Breathing-driven prefrontal oscillations regulate maintenance of conditioned-fear evoked freezing independently of initiation

Nature Communications 2021 volume 12-2605

Sophie Bagur, Julie M. Lefort, Marie M. Lacroix, Gaëtan de Lavilléon, Cyril Herry, Mathilde Chouvaeff, Clara Billand, Hélène Geoffroy & Karim Benchenane

Abstract

Brain–body interactions are thought to be essential in emotions but their physiological basis remains poorly understood. In mice, regular 4 Hz breathing appears during freezing after cue-fear conditioning. Here we show that the olfactory bulb (OB) transmits this rhythm to the dorsomedial prefrontal cortex (dmPFC) where it organizes neural activity.
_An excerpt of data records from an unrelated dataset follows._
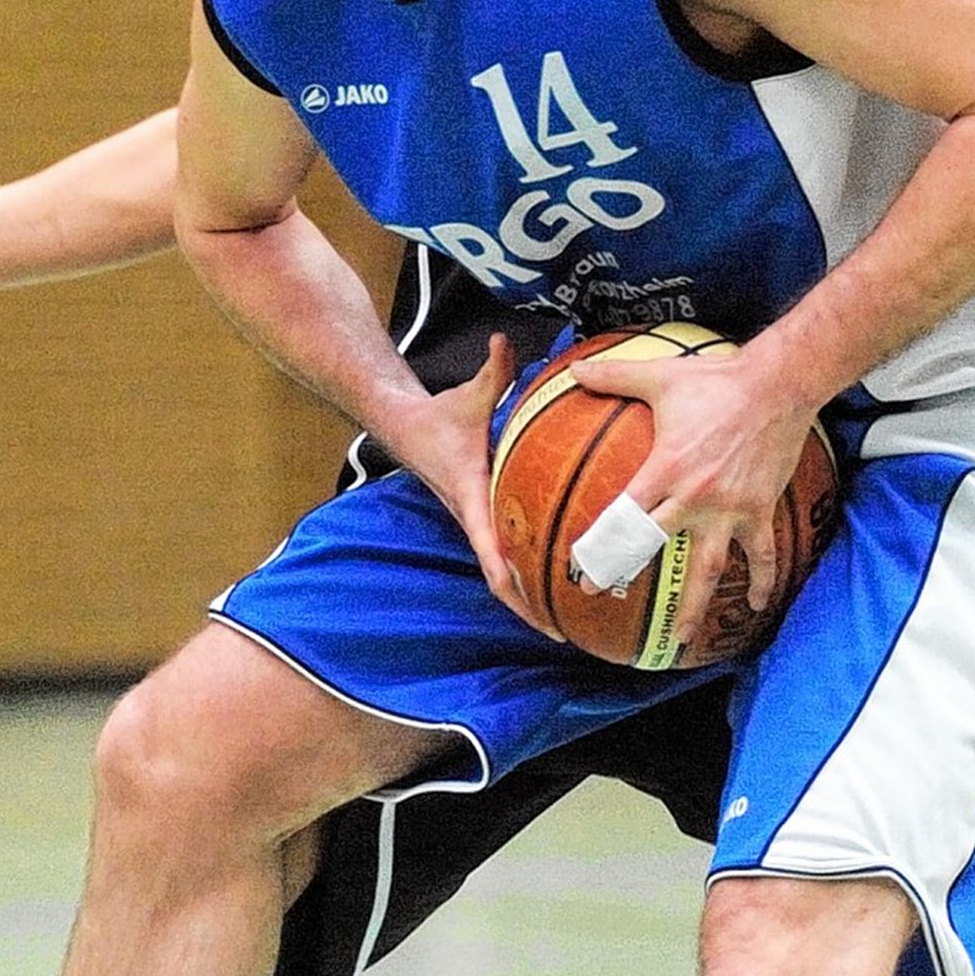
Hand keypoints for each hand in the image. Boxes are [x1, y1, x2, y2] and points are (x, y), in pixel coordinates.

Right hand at [406, 334, 562, 640]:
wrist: (405, 427)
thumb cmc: (440, 415)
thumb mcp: (470, 395)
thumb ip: (494, 370)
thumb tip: (505, 341)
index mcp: (471, 498)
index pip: (492, 554)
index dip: (517, 587)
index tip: (544, 613)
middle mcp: (474, 519)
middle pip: (501, 582)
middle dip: (531, 611)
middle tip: (568, 634)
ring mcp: (477, 524)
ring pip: (502, 575)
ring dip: (529, 600)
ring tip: (569, 623)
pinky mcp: (482, 520)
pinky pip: (504, 556)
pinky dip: (525, 575)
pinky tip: (555, 582)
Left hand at [572, 343, 814, 643]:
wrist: (778, 385)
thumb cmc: (716, 380)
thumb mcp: (659, 376)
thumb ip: (613, 375)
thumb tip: (572, 367)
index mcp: (665, 468)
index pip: (623, 514)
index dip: (599, 541)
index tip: (579, 564)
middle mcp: (695, 496)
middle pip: (655, 546)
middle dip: (626, 573)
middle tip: (602, 596)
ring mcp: (730, 509)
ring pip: (709, 569)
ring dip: (694, 605)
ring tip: (680, 636)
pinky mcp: (759, 509)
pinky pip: (760, 554)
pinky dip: (761, 581)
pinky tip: (756, 605)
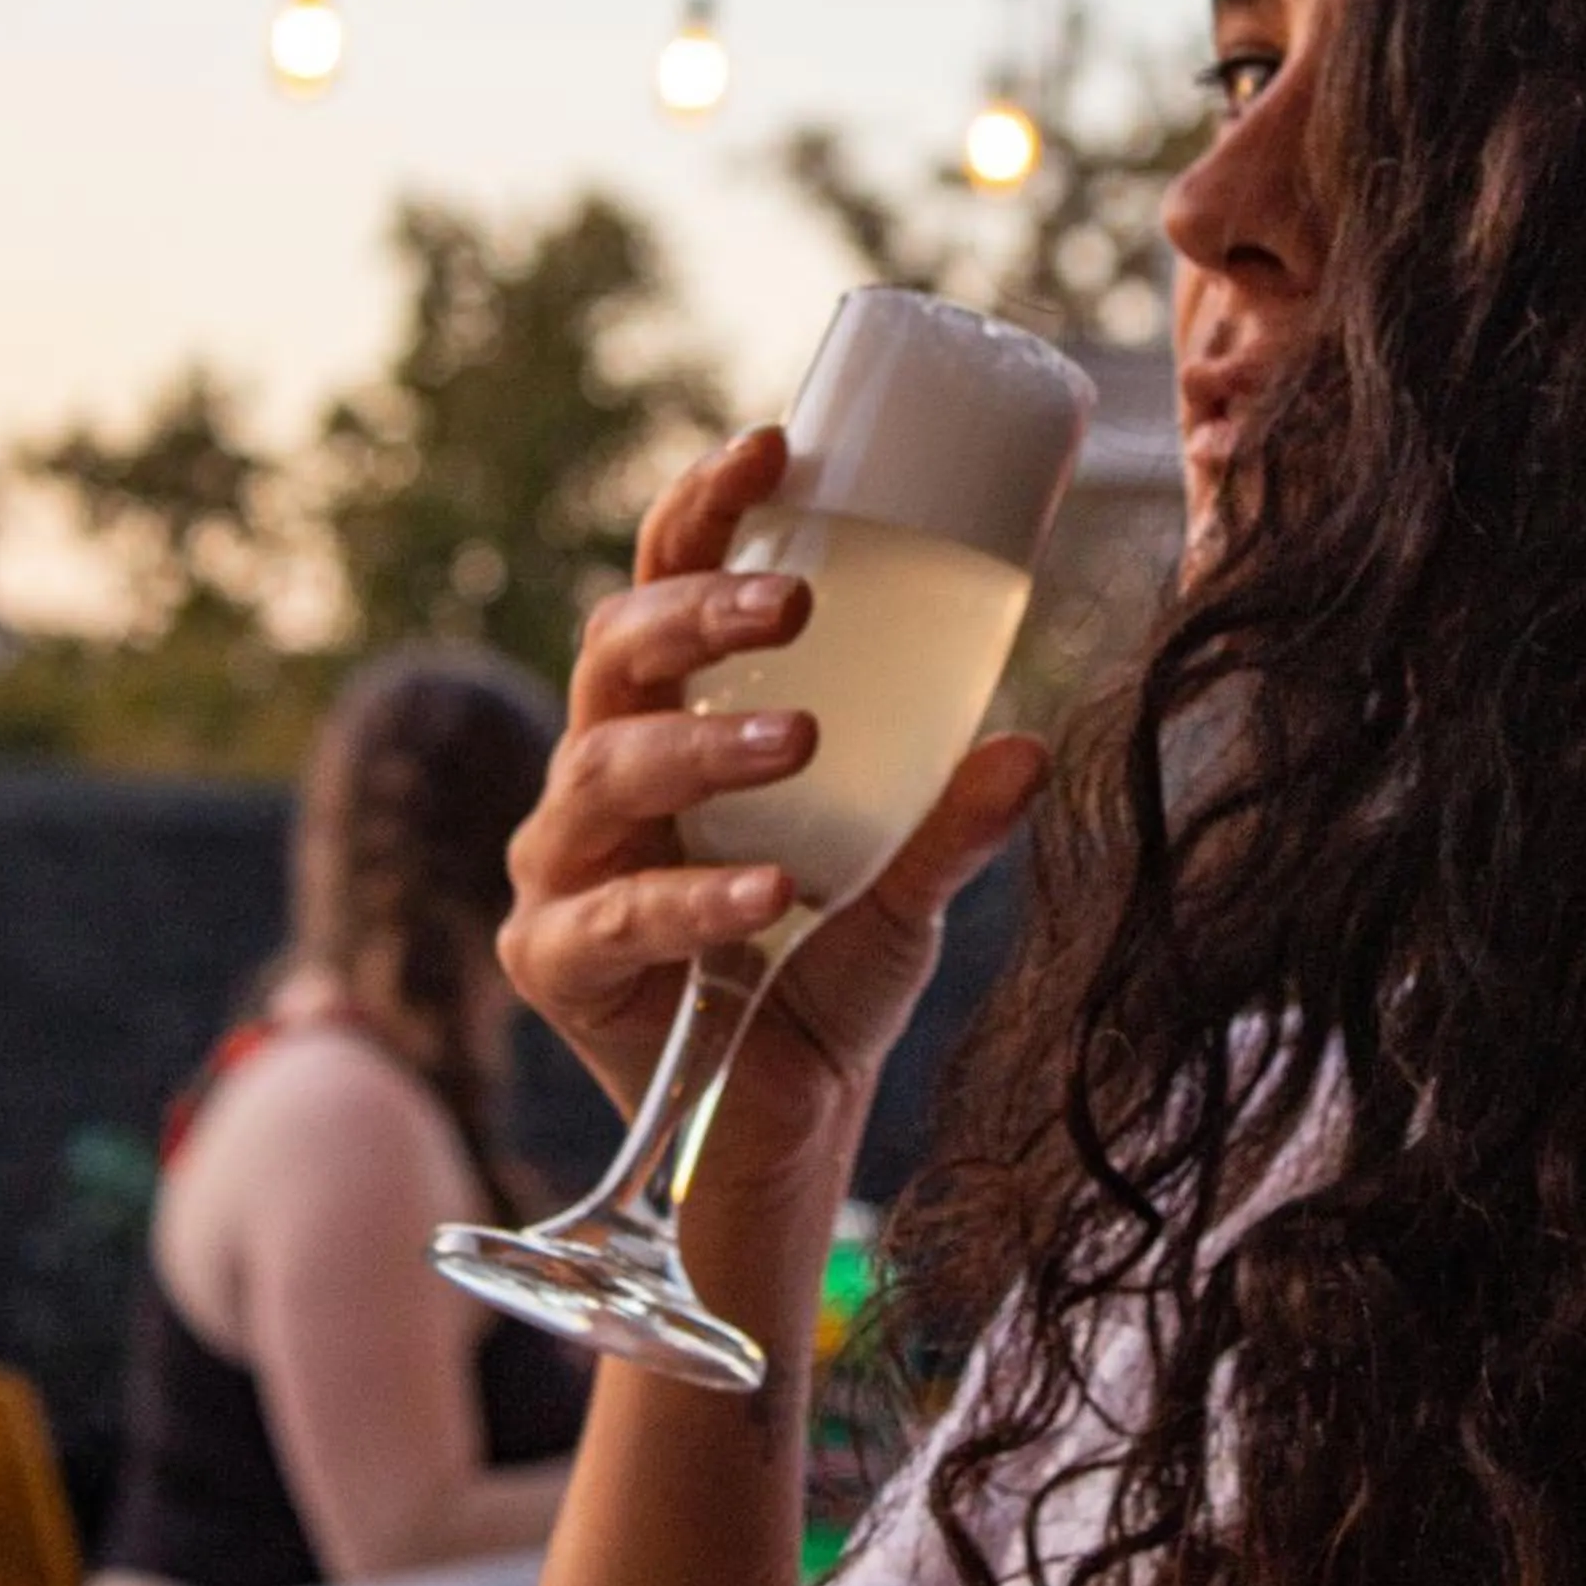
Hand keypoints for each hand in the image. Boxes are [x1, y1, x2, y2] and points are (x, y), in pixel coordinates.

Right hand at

Reduction of the respiratory-related 4 Hz oscillation, via bulbectomy or optogenetic perturbation of the OB, reduces freezing. Behavioural modelling shows that this is due to a specific reduction in freezing maintenance without impacting its initiation, thus dissociating these two phenomena. dmPFC LFP and firing patterns support the region’s specific function in freezing maintenance. In particular, population analysis reveals that network activity tracks 4 Hz power dynamics during freezing and reaches a stable state at 4 Hz peak that lasts until freezing termination. These results provide a potential mechanism and a functional role for bodily feedback in emotions and therefore shed light on the historical James–Cannon debate.